* [WHAT IS NEEDED]:
In your copy, each line below is repeated exactly and no image appears.
═══ WORKING DATA ═══
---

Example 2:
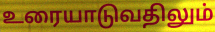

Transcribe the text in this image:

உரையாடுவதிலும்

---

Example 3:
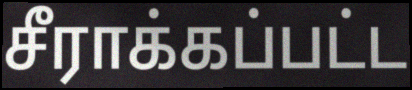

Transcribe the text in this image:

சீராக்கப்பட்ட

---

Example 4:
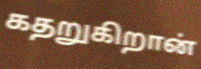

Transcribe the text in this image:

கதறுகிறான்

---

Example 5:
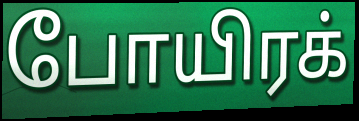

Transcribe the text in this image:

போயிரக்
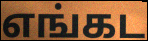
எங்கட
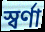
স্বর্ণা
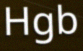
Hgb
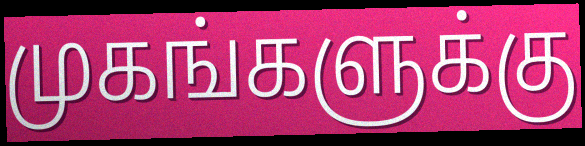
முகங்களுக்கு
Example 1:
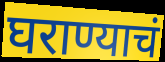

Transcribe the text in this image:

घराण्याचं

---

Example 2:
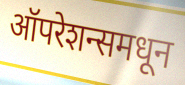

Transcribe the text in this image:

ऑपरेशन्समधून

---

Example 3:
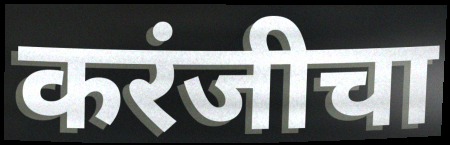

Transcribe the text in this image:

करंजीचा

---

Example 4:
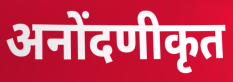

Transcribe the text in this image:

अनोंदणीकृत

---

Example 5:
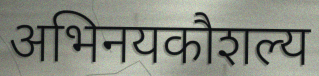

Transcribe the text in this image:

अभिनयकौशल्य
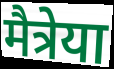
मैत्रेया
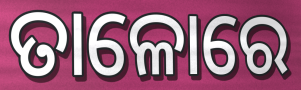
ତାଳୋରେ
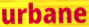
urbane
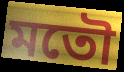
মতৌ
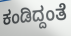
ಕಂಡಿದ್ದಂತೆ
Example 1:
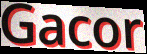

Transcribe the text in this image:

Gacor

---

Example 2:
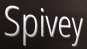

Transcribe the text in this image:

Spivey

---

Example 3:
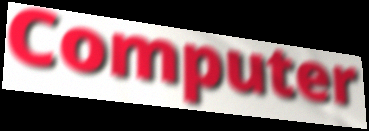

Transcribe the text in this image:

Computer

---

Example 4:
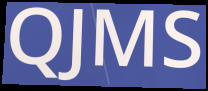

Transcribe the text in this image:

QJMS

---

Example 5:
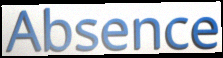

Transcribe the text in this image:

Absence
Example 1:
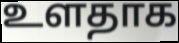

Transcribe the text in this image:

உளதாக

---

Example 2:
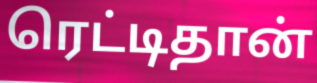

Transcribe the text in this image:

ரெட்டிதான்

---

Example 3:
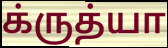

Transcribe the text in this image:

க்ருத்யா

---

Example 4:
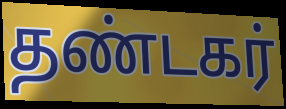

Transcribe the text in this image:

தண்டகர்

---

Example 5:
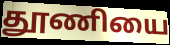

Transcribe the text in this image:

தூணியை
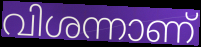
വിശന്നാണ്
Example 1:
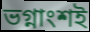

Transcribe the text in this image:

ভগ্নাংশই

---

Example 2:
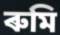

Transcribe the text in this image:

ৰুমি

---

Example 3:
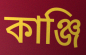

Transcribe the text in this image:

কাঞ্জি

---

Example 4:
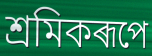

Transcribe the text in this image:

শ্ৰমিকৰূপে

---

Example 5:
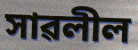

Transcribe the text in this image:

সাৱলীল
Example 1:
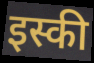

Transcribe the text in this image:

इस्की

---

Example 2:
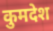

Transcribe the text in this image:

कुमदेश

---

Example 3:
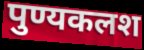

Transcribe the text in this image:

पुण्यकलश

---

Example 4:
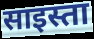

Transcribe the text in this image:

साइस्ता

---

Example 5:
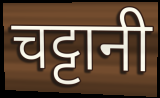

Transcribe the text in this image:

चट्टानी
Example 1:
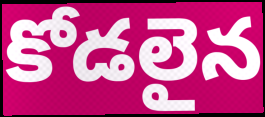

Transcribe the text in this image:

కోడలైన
═══
* [ANSWER BOX]:
---

Example 2:

Transcribe the text in this image:

உரையாடுவதிலும்

---

Example 3:

Transcribe the text in this image:

சீராக்கப்பட்ட

---

Example 4:

Transcribe the text in this image:

கதறுகிறான்

---

Example 5:

Transcribe the text in this image:

போயிரக்
எங்கட
স্বর্ণা
Hgb
முகங்களுக்கு
Example 1:

Transcribe the text in this image:

घराण्याचं

---

Example 2:

Transcribe the text in this image:

ऑपरेशन्समधून

---

Example 3:

Transcribe the text in this image:

करंजीचा

---

Example 4:

Transcribe the text in this image:

अनोंदणीकृत

---

Example 5:

Transcribe the text in this image:

अभिनयकौशल्य
मैत्रेया
ତାଳୋରେ
urbane
মতৌ
ಕಂಡಿದ್ದಂತೆ
Example 1:

Transcribe the text in this image:

Gacor

---

Example 2:

Transcribe the text in this image:

Spivey

---

Example 3:

Transcribe the text in this image:

Computer

---

Example 4:

Transcribe the text in this image:

QJMS

---

Example 5:

Transcribe the text in this image:

Absence
Example 1:

Transcribe the text in this image:

உளதாக

---

Example 2:

Transcribe the text in this image:

ரெட்டிதான்

---

Example 3:

Transcribe the text in this image:

க்ருத்யா

---

Example 4:

Transcribe the text in this image:

தண்டகர்

---

Example 5:

Transcribe the text in this image:

தூணியை
വിശന്നാണ്
Example 1:

Transcribe the text in this image:

ভগ্নাংশই

---

Example 2:

Transcribe the text in this image:

ৰুমি

---

Example 3:

Transcribe the text in this image:

কাঞ্জি

---

Example 4:

Transcribe the text in this image:

শ্ৰমিকৰূপে

---

Example 5:

Transcribe the text in this image:

সাৱলীল
Example 1:

Transcribe the text in this image:

इस्की

---

Example 2:

Transcribe the text in this image:

कुमदेश

---

Example 3:

Transcribe the text in this image:

पुण्यकलश

---

Example 4:

Transcribe the text in this image:

साइस्ता

---

Example 5:

Transcribe the text in this image:

चट्टानी
Example 1:

Transcribe the text in this image:

కోడలైన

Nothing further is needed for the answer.